It depends on the vector you use.
CountVectorizer counts the occurrences of words in documents. It displays a vector (n_words, 1) for each document with the number of times each word appears in the document. n_words is the total number of words in the documents (aka the size of the dictionary).
It is also suitable for vocabulary so you can explore the model (see What word is important, etc.). You can take a look at it with vectorizer.get_feature_names() .
When you enter it in your first 500 documents, the vocabulary will be made only of words from 500 documents. Let's say there are 30 thousand of them, fit_transform displays a sparse matrix 500x30k .
Now you fit_transform again with the 500 following documents, but they contain only 29k words, so you get a 500x29k matrix ...
Now, how do you align your matrices to make sure all documents have a consistent view?
I can't think of an easy way to do this at the moment.

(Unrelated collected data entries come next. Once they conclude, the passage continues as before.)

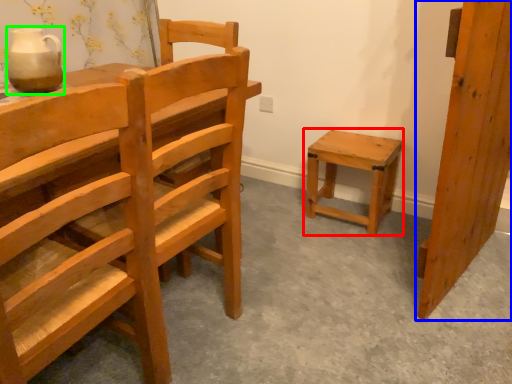
Question: Considering the real-world distances, which object is closest to stool (highlighted by a red box)? wood (highlighted by a blue box) or pottery (highlighted by a green box).

Choices:
 (A) wood
 (B) pottery

Answer: (A)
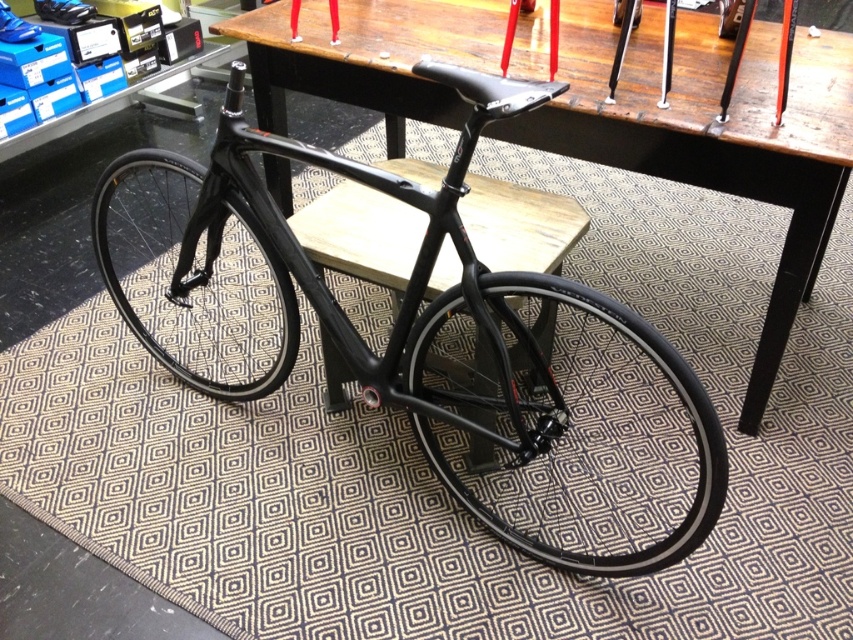
Question: Which of the following is the farthest from the observer?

With TfidfVectorizer you have another problem, that is, the frequency of the reverse document: in order to be able to calculate the frequency of the document, you need to immediately see all the documents.

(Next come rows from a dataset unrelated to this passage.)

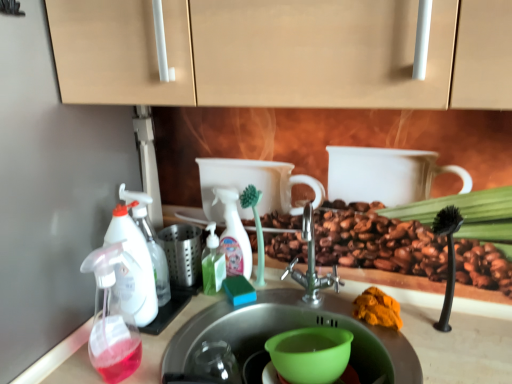
You are a GUI agent. You are given a task and a screenshot of the screen. Output one action in this format:
    pyautogui.click(x=<x>, y=<y>)
    Task: Click on the free space in front of green translucent soap dispenser at center, marked as the first soap dispenser in a right-to-left arrangement
    The height and width of the screenshot is (384, 512).
    Given the screenshot: What is the action you would take?
    pyautogui.click(x=200, y=320)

However, a TfidfVectorizer is just a CountVectorizer followed by a TfIdfTransformer , so if you can get the output from the CountVectorizer right, you can apply TfIdfTransformer to the data.
With HashingVectorizer, everything is different: there is no vocabulary.
In [51]: hvect = HashingVectorizer() In [52]: hvect.fit_transform(X[:1000]) <1000x1048576 sparse matrix of type '<class 'numpy.float64'>' with 156733 stored elements in Compressed Sparse Row format>
Here in the first 1000 documents there are no 1M + different words, but the matrix that we get has 1M + columns.
HashingVectorizer does not store words in memory. This makes it more memory efficient and ensures that the returned matrices always have the same number of columns . Thus, you do not have the same problem as with the CountVectorizer here.
This is probably the best batch processing solution you have described. There are several drawbacks, namely that you cannot get the idf weight and that you don't know the matching of words and your functions.
The HashingVectorizer documentation refers to an example that makes text classification based on the kernel . It may be a little dirty, but it does what you would like to do.
Hope this helps.
EDIT : If you have too much data, HashingVectorizer is the way to go. If you still want to use the CountVectorizer , a possible workaround is to fit the dictionary and pass it to your vector pointer, so you only need to call tranform .
Here is an example that you can adapt:
import re from sklearn.datasets import fetch_20newsgroups from sklearn.feature_extraction.text import CountVectorizer from sklearn.feature_extraction.text import TfidfTransformer news = fetch_20newsgroups() X, y = news.data, news.target
Now an approach that does not work:
# Fitting directly: vect = CountVectorizer() vect.fit_transform(X[:1000]) <1000x27953 sparse matrix of type '<class 'numpy.int64'>' with 156751 stored elements in Compressed Sparse Row format>
Pay attention to the size of the matrix that we get. Manual dictionary installation:
def tokenizer(doc): # Using default pattern from CountVectorizer token_pattern = re.compile('(?u)\\b\\w\\w+\\b') return [t for t in token_pattern.findall(doc)] stop_words = set() # Whatever you want to have as stop words. vocabulary = set([word for doc in X for word in tokenizer(doc) if word not in stop_words]) vectorizer = CountVectorizer(vocabulary=vocabulary) X_counts = vectorizer.transform(X[:1000]) # Now X_counts is: # <1000x155448 sparse matrix of type '<class 'numpy.int64'>' # with 149624 stored elements in Compressed Sparse Row format> # X_tfidf = tfidf.transform(X_counts)
In your example, you first need to create the entire X_counts matrix (for all documents) before applying the tfidf transform.